Natural Born Killers is a stunning piece of work. Literally stunning. The first time I saw it I was again in LA, in 1994, and the flick was showing at the Beverly Centre. When I left the screening I wandered aimlessly round the mall, my senses still trying to process all I'd experienced. I was, quite frankly, in shock and it took a good 30 minutes for me to snap out of it.

A sensory overload, NBK is not to everyone's taste. Director Oliver Stone has a way of rubbing folks up the wrong way and other of his movies like The Doors and JFK pretty much divide audiences between admirers and haters. Nothing he's done, though, matches NBK for controversy.

Most people who've seen it can't make up their mind whether this tale of young-and-in-love serial killers Mickey – played by Woody Harrelson – and Mallory Knox, portrayed by Ms Lewis is, as online site so vividly puts it – 'A smartly satirical, deconstructive take on our collective fascination with violence, knowingly self-aware of its own culpability? Or just a stylised w*** over sexy guns and sexier sermonizing, excusing that same exploitative bloodshed so long as it's performed with panache and a muddled thesis that blames it all on the media?' Or, maybe it can be described as both?

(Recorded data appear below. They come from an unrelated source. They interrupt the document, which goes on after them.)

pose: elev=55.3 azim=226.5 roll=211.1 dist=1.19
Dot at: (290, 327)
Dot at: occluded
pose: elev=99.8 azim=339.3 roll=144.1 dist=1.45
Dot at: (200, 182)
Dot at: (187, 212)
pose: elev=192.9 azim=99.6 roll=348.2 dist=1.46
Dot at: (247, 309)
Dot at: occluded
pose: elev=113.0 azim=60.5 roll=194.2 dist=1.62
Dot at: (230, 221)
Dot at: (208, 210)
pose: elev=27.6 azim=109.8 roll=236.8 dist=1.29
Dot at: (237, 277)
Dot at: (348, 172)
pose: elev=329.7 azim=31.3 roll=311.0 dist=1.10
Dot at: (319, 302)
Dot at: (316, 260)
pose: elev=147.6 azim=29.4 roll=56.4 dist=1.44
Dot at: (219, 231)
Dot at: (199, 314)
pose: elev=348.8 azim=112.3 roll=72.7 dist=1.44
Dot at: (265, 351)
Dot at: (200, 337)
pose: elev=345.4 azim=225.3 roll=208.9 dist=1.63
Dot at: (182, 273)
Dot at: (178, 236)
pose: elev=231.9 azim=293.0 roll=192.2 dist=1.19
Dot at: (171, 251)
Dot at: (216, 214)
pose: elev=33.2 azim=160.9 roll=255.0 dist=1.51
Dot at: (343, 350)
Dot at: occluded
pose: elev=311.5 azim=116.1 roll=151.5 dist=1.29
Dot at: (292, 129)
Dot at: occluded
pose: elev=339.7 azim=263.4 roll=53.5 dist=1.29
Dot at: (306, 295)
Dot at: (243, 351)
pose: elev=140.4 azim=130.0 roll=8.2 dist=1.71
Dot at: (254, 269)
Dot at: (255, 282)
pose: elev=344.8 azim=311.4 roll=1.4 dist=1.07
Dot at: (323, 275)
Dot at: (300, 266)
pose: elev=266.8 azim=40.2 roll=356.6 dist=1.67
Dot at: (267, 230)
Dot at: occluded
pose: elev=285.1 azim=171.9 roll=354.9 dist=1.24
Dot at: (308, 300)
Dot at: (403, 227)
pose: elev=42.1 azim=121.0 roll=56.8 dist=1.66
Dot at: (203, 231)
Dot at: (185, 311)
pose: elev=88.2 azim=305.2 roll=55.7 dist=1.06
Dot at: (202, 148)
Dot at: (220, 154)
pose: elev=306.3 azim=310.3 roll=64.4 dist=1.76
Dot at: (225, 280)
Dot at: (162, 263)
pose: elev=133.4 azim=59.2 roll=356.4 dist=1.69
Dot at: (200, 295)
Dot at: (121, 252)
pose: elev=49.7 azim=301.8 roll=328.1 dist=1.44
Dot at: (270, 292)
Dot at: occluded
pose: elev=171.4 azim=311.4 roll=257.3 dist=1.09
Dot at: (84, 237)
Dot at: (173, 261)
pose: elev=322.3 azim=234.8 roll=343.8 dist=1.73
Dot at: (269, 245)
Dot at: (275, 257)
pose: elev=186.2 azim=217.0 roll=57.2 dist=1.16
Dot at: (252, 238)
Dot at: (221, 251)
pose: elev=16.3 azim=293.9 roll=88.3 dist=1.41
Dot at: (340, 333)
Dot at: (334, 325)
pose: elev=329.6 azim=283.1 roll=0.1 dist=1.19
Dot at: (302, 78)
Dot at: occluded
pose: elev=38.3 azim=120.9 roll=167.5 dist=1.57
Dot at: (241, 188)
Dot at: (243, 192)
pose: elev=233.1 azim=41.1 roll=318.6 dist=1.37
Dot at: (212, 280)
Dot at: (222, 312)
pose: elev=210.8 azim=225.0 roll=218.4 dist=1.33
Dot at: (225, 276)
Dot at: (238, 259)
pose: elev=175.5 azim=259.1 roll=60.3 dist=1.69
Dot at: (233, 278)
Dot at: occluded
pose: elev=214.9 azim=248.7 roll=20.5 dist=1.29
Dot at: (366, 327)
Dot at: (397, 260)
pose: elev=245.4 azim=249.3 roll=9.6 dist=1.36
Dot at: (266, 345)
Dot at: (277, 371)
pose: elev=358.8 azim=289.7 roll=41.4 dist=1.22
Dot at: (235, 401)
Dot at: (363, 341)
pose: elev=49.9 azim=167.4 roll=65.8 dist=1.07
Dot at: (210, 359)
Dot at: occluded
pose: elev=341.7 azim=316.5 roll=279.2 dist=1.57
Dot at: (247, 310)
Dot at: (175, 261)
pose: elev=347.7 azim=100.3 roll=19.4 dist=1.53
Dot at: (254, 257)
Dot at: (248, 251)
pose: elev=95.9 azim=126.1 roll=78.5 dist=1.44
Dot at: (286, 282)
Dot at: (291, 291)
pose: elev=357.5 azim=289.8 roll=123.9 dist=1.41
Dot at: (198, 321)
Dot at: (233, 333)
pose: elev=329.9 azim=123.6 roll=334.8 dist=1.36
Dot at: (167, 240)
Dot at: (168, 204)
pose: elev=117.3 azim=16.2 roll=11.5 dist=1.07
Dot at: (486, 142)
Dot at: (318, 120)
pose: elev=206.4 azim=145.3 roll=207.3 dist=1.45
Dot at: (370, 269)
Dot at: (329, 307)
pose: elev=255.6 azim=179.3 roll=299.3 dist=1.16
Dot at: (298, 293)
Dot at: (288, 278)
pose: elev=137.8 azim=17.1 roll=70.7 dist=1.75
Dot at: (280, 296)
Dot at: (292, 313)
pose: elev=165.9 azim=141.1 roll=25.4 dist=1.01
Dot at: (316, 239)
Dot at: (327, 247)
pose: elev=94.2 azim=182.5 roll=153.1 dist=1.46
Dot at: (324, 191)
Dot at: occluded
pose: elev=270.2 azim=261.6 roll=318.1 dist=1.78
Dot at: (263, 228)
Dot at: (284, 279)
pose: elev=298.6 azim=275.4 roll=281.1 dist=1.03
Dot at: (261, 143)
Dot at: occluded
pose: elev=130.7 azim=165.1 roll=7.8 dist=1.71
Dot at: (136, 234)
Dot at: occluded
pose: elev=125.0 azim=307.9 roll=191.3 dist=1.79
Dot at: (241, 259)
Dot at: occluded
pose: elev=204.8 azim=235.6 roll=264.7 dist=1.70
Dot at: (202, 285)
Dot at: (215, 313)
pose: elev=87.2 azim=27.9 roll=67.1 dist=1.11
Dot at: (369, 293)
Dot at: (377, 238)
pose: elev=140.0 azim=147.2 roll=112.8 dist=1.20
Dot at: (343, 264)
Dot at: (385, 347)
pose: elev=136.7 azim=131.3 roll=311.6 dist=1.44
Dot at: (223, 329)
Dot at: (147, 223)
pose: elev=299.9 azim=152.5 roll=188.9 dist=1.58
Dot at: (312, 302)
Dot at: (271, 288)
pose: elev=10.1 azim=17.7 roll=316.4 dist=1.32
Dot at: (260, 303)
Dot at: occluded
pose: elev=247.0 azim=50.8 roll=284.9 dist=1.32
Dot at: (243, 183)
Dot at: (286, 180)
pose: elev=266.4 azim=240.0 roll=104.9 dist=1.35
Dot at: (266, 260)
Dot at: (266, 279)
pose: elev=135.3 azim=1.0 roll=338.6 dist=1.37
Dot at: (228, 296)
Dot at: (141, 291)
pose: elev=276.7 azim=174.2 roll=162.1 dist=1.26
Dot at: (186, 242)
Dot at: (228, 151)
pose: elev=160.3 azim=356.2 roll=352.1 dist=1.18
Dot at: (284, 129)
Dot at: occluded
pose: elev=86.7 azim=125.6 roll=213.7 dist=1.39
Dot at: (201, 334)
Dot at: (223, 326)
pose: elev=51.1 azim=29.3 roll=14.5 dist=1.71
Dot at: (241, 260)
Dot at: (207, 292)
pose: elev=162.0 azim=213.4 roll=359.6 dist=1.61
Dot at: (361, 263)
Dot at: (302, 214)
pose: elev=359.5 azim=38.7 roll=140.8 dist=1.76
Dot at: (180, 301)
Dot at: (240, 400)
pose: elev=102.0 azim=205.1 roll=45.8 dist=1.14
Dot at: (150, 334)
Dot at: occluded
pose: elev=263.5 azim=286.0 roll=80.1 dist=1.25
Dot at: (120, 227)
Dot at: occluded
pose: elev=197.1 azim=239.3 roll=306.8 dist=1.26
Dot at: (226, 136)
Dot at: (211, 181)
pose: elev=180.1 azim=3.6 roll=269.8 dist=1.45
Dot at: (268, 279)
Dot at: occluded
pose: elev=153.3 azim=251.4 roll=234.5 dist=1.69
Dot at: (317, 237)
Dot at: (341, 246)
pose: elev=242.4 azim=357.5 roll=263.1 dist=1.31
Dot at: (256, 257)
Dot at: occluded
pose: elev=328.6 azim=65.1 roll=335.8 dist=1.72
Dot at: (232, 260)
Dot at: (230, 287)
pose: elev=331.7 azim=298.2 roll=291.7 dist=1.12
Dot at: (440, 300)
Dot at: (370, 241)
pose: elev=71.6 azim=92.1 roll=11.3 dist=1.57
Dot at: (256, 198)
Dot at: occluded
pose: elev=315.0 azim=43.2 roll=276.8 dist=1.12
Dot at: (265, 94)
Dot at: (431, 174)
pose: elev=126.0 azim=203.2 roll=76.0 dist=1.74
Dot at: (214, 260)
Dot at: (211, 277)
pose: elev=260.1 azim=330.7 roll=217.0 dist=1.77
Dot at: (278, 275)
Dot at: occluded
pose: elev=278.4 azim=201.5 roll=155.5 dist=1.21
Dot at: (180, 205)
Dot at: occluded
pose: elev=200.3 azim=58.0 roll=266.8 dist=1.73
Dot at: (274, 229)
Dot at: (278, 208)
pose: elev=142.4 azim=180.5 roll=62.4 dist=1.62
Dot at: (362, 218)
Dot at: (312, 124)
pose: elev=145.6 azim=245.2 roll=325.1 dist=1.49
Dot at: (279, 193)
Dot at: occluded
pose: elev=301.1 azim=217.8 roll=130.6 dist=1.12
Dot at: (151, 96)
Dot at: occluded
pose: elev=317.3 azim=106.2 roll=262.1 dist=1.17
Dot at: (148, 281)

This (av again) is a 'deliberately clanging, haranguing headache of a movie. Watching it is often like snorting speed and watching 15 separate student films simultaneously, all while Oliver Stone rants in your ear about the dangers of the idiot box'.

Thrills And Chills
The movie was a massive drama even before it began shooting, going through three separate writers, one of whom was Quentin Tarantino, who left a ton of musical clues – 'good god almighty rockabilly tune', etc – in his written draft before deciding that he hated the finished piece for being too 'obvious'.